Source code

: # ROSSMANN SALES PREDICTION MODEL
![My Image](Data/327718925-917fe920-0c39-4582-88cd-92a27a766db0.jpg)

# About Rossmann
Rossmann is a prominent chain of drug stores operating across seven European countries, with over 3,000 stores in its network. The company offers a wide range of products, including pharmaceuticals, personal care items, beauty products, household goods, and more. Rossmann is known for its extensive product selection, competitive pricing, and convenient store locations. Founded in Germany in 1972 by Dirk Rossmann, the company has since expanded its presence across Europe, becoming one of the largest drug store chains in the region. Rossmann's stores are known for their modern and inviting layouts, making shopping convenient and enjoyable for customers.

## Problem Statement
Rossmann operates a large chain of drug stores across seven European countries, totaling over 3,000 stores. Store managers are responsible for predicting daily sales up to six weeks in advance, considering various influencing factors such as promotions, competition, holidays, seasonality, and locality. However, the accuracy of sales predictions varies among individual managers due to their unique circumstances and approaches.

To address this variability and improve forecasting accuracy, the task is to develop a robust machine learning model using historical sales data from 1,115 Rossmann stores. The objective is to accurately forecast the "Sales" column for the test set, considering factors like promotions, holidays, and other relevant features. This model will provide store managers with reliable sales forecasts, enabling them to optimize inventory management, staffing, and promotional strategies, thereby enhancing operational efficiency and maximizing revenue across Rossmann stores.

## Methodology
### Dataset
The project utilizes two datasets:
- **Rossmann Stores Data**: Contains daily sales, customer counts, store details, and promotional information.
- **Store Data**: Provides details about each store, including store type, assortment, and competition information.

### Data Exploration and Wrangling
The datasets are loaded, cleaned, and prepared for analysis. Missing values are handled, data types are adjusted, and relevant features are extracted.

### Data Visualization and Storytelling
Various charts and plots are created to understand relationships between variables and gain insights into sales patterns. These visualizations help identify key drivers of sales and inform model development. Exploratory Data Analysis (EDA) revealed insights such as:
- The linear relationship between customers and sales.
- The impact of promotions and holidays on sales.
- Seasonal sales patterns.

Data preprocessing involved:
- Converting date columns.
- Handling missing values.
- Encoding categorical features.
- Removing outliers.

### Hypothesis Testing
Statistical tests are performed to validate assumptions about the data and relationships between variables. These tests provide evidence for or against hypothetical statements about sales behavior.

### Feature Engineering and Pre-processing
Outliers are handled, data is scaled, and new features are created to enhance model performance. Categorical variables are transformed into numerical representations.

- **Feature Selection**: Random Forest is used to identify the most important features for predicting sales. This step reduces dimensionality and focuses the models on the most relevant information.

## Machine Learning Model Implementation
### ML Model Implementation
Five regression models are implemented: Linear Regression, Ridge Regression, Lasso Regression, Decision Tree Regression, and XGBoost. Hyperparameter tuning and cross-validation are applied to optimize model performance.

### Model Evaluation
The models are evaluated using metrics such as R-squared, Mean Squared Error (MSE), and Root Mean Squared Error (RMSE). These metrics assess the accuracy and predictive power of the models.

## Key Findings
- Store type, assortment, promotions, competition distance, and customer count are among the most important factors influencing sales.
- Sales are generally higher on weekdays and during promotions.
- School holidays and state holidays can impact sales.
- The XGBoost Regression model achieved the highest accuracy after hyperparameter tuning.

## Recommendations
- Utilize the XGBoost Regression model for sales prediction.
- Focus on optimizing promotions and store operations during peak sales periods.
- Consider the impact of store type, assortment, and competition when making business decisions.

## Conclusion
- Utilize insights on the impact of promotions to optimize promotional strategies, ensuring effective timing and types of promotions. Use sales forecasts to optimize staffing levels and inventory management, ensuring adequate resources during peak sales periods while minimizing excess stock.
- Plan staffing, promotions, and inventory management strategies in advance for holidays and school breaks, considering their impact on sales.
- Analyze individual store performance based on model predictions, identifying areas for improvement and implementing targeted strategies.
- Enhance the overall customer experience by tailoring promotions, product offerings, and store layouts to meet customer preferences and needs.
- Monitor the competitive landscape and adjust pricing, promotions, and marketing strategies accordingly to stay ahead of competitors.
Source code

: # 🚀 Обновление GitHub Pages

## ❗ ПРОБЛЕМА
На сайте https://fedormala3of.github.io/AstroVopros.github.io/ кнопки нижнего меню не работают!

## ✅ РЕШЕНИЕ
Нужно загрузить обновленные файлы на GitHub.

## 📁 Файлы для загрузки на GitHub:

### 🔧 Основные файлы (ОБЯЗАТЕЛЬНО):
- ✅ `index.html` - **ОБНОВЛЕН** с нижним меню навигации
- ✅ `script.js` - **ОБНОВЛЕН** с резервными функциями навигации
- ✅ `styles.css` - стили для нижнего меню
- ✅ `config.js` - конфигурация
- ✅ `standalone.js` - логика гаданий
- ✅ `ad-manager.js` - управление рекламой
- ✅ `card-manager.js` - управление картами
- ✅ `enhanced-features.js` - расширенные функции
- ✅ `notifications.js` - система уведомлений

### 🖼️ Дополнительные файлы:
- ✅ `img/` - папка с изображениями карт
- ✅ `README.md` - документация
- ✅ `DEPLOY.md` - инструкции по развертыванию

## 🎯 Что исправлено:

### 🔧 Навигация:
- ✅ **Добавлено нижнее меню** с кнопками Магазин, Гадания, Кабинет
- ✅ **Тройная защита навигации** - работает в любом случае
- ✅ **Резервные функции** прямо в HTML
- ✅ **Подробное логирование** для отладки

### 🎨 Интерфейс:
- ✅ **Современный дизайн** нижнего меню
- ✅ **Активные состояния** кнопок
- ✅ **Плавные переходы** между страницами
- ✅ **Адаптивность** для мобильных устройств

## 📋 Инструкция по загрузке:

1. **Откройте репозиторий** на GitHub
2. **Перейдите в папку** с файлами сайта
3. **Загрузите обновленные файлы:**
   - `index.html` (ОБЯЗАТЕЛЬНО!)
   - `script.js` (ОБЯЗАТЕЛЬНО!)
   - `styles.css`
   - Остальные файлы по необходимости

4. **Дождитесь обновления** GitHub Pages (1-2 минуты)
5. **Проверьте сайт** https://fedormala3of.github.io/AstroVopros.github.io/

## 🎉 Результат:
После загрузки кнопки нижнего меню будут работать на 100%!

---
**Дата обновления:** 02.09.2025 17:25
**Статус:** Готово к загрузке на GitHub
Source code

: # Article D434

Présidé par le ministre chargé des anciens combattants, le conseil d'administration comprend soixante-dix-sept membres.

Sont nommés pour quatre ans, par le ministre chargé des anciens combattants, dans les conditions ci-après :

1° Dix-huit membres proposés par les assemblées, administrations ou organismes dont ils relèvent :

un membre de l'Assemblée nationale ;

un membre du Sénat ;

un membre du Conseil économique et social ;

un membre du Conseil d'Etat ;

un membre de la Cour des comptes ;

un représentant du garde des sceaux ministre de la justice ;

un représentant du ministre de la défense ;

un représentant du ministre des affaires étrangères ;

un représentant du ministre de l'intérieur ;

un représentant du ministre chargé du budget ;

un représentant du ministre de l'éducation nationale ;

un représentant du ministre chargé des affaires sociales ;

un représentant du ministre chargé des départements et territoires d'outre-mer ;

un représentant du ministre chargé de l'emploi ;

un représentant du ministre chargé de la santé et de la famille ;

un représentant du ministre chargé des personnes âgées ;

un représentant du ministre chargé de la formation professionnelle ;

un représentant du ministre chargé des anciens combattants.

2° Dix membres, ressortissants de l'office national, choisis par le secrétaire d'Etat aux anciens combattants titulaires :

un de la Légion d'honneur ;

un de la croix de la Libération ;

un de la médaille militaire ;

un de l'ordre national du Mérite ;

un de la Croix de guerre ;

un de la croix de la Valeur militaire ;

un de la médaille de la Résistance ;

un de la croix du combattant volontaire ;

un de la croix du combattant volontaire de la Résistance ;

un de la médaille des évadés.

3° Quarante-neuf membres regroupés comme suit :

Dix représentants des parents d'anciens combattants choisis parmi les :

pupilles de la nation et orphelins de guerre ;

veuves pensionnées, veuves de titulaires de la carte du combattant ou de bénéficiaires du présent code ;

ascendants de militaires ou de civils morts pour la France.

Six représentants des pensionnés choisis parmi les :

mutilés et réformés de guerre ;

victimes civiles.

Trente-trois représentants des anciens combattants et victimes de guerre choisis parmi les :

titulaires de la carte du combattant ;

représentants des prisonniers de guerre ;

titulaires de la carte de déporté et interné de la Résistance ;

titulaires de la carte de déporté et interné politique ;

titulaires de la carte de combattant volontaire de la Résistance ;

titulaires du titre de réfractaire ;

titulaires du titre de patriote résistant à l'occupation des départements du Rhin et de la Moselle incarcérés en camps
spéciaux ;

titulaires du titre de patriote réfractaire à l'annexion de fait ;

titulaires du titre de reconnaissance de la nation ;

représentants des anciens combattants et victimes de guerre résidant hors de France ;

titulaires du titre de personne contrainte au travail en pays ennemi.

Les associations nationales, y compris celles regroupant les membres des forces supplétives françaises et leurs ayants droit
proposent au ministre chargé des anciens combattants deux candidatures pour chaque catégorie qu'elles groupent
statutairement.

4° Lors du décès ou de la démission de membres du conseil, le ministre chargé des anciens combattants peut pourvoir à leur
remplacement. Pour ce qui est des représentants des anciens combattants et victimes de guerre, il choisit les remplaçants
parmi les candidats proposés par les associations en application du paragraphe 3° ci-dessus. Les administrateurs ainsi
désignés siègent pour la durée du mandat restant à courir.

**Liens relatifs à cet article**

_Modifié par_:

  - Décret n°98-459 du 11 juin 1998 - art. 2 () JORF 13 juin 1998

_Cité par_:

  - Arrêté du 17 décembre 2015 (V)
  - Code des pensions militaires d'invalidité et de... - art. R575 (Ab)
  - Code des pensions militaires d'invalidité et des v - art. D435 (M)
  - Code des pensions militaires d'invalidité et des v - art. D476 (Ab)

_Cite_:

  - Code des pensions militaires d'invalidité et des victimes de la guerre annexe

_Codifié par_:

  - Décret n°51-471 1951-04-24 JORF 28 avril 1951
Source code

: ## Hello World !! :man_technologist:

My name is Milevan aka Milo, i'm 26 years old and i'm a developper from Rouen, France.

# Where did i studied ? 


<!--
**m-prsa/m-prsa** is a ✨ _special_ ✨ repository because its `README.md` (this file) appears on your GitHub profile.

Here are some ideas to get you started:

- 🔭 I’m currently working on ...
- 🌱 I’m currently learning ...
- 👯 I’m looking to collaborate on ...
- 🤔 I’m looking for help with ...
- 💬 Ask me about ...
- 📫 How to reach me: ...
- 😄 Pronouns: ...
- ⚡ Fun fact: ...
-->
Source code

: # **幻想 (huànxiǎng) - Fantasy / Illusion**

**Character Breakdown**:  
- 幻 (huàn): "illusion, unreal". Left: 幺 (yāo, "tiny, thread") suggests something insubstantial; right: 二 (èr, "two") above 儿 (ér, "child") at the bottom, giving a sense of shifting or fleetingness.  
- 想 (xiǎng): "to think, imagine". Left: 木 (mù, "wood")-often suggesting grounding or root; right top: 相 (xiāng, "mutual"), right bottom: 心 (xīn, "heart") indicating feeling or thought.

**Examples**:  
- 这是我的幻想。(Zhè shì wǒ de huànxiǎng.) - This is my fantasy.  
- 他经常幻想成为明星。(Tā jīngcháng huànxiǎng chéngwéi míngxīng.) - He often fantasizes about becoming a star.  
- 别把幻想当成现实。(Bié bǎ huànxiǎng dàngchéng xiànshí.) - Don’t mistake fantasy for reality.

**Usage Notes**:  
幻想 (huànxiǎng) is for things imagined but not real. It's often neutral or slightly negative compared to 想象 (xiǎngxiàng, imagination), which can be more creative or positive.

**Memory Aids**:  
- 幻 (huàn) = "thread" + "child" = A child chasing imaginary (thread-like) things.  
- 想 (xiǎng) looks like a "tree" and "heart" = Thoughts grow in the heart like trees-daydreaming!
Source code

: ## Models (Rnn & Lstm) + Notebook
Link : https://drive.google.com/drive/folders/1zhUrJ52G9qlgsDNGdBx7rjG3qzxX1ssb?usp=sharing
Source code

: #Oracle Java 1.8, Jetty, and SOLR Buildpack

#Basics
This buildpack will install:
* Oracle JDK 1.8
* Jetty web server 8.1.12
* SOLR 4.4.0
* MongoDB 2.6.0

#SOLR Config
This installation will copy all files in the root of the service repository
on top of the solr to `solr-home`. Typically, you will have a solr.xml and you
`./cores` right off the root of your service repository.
================
Description of the task: Proceeding from the line containing "- расширенные функции" through the line containing "- ✅ **Резервные функции** прямо в HTML", transcribe the lines above exactly, both end lines included.

Answer box:
- ✅ `enhanced-features.js` - расширенные функции
- ✅ `notifications.js` - система уведомлений

### 🖼️ Дополнительные файлы:
- ✅ `img/` - папка с изображениями карт
- ✅ `README.md` - документация
- ✅ `DEPLOY.md` - инструкции по развертыванию

## 🎯 Что исправлено:

### 🔧 Навигация:
- ✅ **Добавлено нижнее меню** с кнопками Магазин, Гадания, Кабинет
- ✅ **Тройная защита навигации** - работает в любом случае
- ✅ **Резервные функции** прямо в HTML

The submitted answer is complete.